- Information given -
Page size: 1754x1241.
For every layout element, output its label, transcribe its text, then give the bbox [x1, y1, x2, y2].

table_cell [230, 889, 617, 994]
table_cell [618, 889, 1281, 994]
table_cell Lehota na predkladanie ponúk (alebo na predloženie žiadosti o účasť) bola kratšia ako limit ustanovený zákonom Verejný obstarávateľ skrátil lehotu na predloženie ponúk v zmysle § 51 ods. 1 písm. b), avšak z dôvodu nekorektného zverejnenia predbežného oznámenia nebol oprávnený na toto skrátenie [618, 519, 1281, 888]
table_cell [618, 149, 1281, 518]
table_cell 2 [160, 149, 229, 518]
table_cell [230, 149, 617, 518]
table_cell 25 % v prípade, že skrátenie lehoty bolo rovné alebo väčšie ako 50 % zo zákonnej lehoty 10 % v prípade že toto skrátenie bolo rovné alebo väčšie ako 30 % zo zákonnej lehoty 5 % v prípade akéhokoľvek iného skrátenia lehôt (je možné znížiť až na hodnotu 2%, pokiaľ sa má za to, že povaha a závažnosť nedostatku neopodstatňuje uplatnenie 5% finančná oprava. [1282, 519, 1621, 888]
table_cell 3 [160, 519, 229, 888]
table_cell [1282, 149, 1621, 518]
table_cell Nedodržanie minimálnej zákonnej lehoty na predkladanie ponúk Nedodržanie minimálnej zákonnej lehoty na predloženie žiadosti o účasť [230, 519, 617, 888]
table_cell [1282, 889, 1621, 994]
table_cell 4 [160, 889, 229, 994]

- Instruction -
Type out all of the material again, word for word.

- Written answer -
Page size: 1754x1241.
For every layout element, output its label, transcribe its text, then give the bbox [x1, y1, x2, y2].

table_cell [230, 889, 617, 994]
table_cell [618, 889, 1281, 994]
table_cell Lehota na predkladanie ponúk (alebo na predloženie žiadosti o účasť) bola kratšia ako limit ustanovený zákonom Verejný obstarávateľ skrátil lehotu na predloženie ponúk v zmysle § 51 ods. 1 písm. b), avšak z dôvodu nekorektného zverejnenia predbežného oznámenia nebol oprávnený na toto skrátenie [618, 519, 1281, 888]
table_cell [618, 149, 1281, 518]
table_cell 2 [160, 149, 229, 518]
table_cell [230, 149, 617, 518]
table_cell 25 % v prípade, že skrátenie lehoty bolo rovné alebo väčšie ako 50 % zo zákonnej lehoty 10 % v prípade že toto skrátenie bolo rovné alebo väčšie ako 30 % zo zákonnej lehoty 5 % v prípade akéhokoľvek iného skrátenia lehôt (je možné znížiť až na hodnotu 2%, pokiaľ sa má za to, že povaha a závažnosť nedostatku neopodstatňuje uplatnenie 5% finančná oprava. [1282, 519, 1621, 888]
table_cell 3 [160, 519, 229, 888]
table_cell [1282, 149, 1621, 518]
table_cell Nedodržanie minimálnej zákonnej lehoty na predkladanie ponúk Nedodržanie minimálnej zákonnej lehoty na predloženie žiadosti o účasť [230, 519, 617, 888]
table_cell [1282, 889, 1621, 994]
table_cell 4 [160, 889, 229, 994]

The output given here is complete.